# No SInE strategy applied
# Trying AutoSched0 for 161 seconds
# AutoSched0-Mode selected heuristic G_E___208_C18_F1_SE_CS_SP_PS_S084A
# and selection function SelectCQIArNT.
#
# Preprocessing time       : 0.028 s
# Presaturation interreduction done

# Proof found!
# SZS status Theorem
# SZS output start CNFRefutation
fof(t7_field_16, conjecture, ![X1]:((v7_ordinal1(X1)&v1_int_2(X1))=>![X2]:((v7_ordinal1(X2)&v1_int_2(X2))=>![X3]:(v7_ordinal1(X3)=>![X4]:(v7_ordinal1(X4)=>(k1_newton(X1,X3)=k1_newton(X2,X4)=>((X3=k5_numbers&X4=k5_numbers)|(X1=X2&X3=X4))))))), file('field_16/field_16__t7_field_16', t7_field_16)).

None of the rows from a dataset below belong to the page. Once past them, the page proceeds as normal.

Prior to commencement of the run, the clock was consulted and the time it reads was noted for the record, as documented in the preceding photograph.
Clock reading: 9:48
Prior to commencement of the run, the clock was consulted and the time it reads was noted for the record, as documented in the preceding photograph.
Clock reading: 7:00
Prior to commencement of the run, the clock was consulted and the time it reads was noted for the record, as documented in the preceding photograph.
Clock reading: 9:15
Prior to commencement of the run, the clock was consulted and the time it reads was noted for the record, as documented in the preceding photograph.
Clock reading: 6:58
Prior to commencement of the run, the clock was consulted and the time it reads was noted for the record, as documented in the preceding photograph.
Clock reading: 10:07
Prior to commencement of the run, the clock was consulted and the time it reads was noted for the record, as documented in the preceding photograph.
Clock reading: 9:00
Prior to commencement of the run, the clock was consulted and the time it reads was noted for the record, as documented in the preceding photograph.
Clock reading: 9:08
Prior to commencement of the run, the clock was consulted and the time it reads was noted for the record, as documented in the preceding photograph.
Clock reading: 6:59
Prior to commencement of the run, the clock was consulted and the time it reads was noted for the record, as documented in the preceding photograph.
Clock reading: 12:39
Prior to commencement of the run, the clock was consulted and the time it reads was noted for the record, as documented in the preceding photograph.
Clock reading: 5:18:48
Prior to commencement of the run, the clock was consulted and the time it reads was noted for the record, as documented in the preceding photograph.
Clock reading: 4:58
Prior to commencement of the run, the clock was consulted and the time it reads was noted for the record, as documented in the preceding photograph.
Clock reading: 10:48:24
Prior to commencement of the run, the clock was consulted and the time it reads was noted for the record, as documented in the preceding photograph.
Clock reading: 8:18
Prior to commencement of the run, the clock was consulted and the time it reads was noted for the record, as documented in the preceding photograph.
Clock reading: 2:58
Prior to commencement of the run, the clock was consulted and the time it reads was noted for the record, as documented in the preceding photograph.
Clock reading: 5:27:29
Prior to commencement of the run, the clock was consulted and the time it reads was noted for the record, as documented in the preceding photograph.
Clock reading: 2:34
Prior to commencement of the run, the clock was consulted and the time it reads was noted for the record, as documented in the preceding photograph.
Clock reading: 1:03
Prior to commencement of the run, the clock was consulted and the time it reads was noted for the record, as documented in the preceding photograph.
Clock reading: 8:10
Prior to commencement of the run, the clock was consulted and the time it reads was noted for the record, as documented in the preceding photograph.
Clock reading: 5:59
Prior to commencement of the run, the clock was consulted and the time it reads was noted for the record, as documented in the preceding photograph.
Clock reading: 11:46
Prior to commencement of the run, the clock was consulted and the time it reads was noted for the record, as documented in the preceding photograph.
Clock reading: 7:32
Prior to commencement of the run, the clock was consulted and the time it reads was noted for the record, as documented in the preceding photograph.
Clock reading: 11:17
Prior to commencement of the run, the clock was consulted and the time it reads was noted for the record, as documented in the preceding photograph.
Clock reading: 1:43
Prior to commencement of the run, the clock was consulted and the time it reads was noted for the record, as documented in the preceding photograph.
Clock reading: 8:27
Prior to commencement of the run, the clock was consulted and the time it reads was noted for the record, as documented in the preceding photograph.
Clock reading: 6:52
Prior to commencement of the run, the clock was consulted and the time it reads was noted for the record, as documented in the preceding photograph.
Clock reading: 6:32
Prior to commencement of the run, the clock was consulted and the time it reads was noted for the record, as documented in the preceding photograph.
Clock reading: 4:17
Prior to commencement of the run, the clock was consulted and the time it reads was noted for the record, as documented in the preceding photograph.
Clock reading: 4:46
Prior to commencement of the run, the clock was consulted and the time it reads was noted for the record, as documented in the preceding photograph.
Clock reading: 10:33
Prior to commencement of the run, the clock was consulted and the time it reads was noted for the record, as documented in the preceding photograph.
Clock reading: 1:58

fof(t3_nat_3, axiom, ![X1]:(v7_ordinal1(X1)=>![X2]:(v7_ordinal1(X2)=>(X1!=k5_numbers=>r1_nat_d(X2,k1_newton(X2,X1))))), file('field_16/field_16__t7_field_16', t3_nat_3)).
fof(t6_nat_3, axiom, ![X1]:(v7_ordinal1(X1)=>![X2]:((v7_ordinal1(X2)&v1_int_2(X2))=>![X3]:((v7_ordinal1(X3)&v1_int_2(X3))=>(r1_nat_d(X3,k1_newton(X2,X1))=>X3=X2)))), file('field_16/field_16__t7_field_16', t6_nat_3)).
fof(fc4_newton, axiom, ![X1, X2]:((v7_ordinal1(X1)&v7_ordinal1(X2))=>v7_ordinal1(k1_newton(X1,X2))), file('field_16/field_16__t7_field_16', fc4_newton)).
fof(t2_nat_6, axiom, ![X1]:((~(v1_zfmisc_1(X1))&v7_ordinal1(X1))=>![X2]:(v7_ordinal1(X2)=>![X3]:(v7_ordinal1(X3)=>~((~(r1_xxreal_0(X2,X3))&r1_xxreal_0(k1_newton(X1,X2),k1_newton(X1,X3))))))), file('field_16/field_16__t7_field_16', t2_nat_6)).
fof(reflexivity_r1_xxreal_0, axiom, ![X1, X2]:((v1_xxreal_0(X1)&v1_xxreal_0(X2))=>r1_xxreal_0(X1,X1)), file('field_16/field_16__t7_field_16', reflexivity_r1_xxreal_0)).
fof(cc2_xxreal_0, axiom, ![X1]:(v7_ordinal1(X1)=>v1_xxreal_0(X1)), file('field_16/field_16__t7_field_16', cc2_xxreal_0)).
fof(rc1_ring_5, axiom, ?[X1]:(((((((((((((~(v1_zfmisc_1(X1))&v1_ordinal1(X1))&v2_ordinal1(X1))&v3_ordinal1(X1))&v7_ordinal1(X1))&v1_xreal_0(X1))&v1_int_1(X1))&v2_int_1(X1))&v1_finset_1(X1))&v1_card_1(X1))&v1_xxreal_0(X1))&~(v3_xxreal_0(X1)))&v1_xcmplx_0(X1))&~(v1_int_2(X1))), file('field_16/field_16__t7_field_16', rc1_ring_5)).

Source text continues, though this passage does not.